Certified produce received in Victoria that is reconsigned to the Greater Sunraysia PFA must be done so in accordance with Department of Economic Development, Jobs, Transport and Resources (DEDJTR) instructions, to maintain security against QFF infestation. Contact your local Plant Standards Officer on 136 186 for instructions.
Consignment from Victoria
Consignments to non-QFF sensitive markets
QFF host produce can be consigned from Victoria to non-QFF sensitive markets (i.e. New South Wales, Queensland and Northern Territory as well as the Sydney and Brisbane wholesale markets) without certification and treatment. This includes consignments to the Melbourne Markets.
Consignments to QFF sensitive markets (including Greater Sunraysia PFA)
Producers sending QFF host produce to QFF sensitive markets are advised to contact their local Plant Standards Officer on 136 186.
For accreditation options businesses are advised to visit the interstate certification assurance website, http://domesticquarantine.org.au/ica-database
Enquiries regarding international host product movement must be directed to the Department of Agriculture website, www.agriculture.gov.au
It is the responsibility of the consigning business to ensure compliance with all applicable quarantine entry requirements and that product consigned is free of QFF infestation.
Movement of infested produce
Under section 18 of the Plant Biosecurity Act 2010 (the Act), it is an offence to sell QFF infested produce. Any business found operating contrary to the Act may be prosecuted.
Penalties apply to businesses found not complying with legislative requirements including the return, treatment or destruction of produce at the owner's expense.
QFF management methods for producers
Practice good on-farm hygiene
Collect and destroy any rotting, overripe or unwanted host produce, whether it is on the ground or still on the tree, as this can become a breeding ground for QFF.
Intact fruit may appear unaffected, however it's good practice to routinely check your produce for the presence of QFF larvae by cutting it into quarters, to improve the chance of detecting larvae.
If you have any unwanted or neglected QFF host produce trees, its best to remove or manage them to reduce the risk of attracting QFF.
Adult fruit fly activity can be monitored by using traps containing synthetic attractants. The most commonly used attractant (or lure) is Cuelure, which attracts and kills only male QFF. Traps are placed in the shade of the canopy of host trees and the contents checked on a weekly basis during the fruit fly season and then fortnightly during the winter months.
Greater Sunraysia PFA: If enough flies are detected in an area of the PFA, an outbreak is declared and the boundaries of the outbreak zone are defined. Restrictions apply to QFF host produce moving from an outbreak zone to other parts of the PFA.
When no fruit flies have been trapped within a PFA outbreak zone for a prescribed period, the outbreak is considered to be eradicated and the zone can be reinstated as being free of fruit fly. The length of the prescribed period varies according to the time of year when the last fly was caught and how this relates to the speed of the fruit fly's life cycle.

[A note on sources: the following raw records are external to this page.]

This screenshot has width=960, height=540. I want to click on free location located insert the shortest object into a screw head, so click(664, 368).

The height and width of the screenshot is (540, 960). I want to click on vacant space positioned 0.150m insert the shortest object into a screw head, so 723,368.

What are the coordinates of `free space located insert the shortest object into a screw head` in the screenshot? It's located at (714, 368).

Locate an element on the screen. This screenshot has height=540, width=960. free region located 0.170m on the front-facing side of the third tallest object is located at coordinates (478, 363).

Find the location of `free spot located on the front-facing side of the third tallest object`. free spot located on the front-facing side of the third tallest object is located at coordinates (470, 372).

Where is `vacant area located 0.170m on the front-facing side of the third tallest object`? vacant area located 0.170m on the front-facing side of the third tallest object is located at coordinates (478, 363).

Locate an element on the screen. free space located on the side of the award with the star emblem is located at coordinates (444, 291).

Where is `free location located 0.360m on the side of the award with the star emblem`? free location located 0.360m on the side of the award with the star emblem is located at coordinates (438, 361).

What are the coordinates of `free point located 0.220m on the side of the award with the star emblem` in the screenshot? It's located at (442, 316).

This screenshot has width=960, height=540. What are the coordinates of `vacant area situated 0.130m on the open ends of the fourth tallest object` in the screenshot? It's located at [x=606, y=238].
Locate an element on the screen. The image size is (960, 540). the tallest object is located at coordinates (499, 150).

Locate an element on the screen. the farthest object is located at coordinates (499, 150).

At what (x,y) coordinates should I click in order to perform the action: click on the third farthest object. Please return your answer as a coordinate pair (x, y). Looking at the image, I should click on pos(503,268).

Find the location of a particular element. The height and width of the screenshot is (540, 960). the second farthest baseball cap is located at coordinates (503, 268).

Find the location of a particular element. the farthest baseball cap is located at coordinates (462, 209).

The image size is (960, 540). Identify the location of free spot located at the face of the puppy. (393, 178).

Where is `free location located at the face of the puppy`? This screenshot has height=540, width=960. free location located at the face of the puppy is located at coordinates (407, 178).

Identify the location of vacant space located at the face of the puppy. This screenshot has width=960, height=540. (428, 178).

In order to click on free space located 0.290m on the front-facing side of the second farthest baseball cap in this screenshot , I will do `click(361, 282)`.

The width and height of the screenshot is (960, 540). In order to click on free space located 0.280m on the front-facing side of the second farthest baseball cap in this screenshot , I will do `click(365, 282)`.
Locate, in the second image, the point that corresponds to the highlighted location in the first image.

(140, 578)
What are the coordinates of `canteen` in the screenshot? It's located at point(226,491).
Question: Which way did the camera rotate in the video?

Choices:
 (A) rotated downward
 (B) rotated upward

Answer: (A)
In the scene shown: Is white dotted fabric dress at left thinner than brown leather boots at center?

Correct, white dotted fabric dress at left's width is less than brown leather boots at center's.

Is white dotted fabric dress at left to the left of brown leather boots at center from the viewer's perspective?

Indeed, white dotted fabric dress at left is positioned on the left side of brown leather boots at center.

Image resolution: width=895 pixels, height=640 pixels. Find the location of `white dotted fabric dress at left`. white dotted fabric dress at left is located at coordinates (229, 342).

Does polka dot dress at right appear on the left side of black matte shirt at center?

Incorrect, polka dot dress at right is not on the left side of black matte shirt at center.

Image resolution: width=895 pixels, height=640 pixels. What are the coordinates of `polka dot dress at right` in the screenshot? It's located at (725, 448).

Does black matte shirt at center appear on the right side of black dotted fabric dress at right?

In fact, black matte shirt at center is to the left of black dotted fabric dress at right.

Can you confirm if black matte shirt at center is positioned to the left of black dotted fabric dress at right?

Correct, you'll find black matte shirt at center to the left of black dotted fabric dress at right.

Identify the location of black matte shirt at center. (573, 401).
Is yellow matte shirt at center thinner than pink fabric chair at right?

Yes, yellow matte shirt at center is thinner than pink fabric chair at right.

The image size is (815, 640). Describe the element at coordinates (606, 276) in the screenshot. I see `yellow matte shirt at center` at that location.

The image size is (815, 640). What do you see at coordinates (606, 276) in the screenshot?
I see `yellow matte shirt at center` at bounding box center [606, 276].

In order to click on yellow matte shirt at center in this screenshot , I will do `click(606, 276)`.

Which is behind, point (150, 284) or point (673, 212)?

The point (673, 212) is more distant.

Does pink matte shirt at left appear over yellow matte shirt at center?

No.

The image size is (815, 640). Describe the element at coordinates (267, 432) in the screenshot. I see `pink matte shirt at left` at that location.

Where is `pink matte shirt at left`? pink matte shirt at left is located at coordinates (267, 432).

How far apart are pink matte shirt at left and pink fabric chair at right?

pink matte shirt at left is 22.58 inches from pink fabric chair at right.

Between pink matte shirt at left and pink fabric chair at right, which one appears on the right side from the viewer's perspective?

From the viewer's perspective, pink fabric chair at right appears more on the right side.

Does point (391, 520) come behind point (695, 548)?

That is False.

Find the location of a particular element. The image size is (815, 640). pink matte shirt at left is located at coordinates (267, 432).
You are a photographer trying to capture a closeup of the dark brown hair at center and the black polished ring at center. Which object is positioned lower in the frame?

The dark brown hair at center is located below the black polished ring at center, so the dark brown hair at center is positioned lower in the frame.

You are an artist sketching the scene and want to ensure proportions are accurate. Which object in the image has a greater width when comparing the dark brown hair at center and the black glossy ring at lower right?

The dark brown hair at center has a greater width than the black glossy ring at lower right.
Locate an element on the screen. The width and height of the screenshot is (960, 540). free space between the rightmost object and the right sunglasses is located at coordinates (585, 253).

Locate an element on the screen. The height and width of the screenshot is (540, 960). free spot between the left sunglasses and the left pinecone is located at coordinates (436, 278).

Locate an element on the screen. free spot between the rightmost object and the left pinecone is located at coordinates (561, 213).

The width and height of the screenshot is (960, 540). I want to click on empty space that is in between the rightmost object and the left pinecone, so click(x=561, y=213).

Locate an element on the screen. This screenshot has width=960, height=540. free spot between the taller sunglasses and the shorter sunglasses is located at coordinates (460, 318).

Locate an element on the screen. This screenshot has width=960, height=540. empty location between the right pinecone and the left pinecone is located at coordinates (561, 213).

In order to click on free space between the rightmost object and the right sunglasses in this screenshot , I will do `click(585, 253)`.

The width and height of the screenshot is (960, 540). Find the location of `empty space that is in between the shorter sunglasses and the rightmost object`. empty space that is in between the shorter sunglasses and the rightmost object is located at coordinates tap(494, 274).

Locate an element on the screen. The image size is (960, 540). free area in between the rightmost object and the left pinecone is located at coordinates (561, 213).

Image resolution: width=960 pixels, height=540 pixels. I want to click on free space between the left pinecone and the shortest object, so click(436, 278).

Baits can be used to reduce QFF numbers on-farm. They consist of a protein attractant mixed with an insecticide and are usually spot-sprayed onto the trunks or foliage of host trees.
Adult flies are attracted to the bait droplets as a food source and are killed by the insecticide.
QFF baits can be purchased from local chemical resellers.
Cover spraying can be used to directly control adult QFF on contact and destroy eggs and larvae within fruit. They contain contact or systemic insecticides and are sometimes mixed with a lure to help protect produce from initial fruit fly infestations. Cover sprays are generally applied to foliage and developing fruit and are available from your local chemical reseller. They should be applied according to the directions on the product label.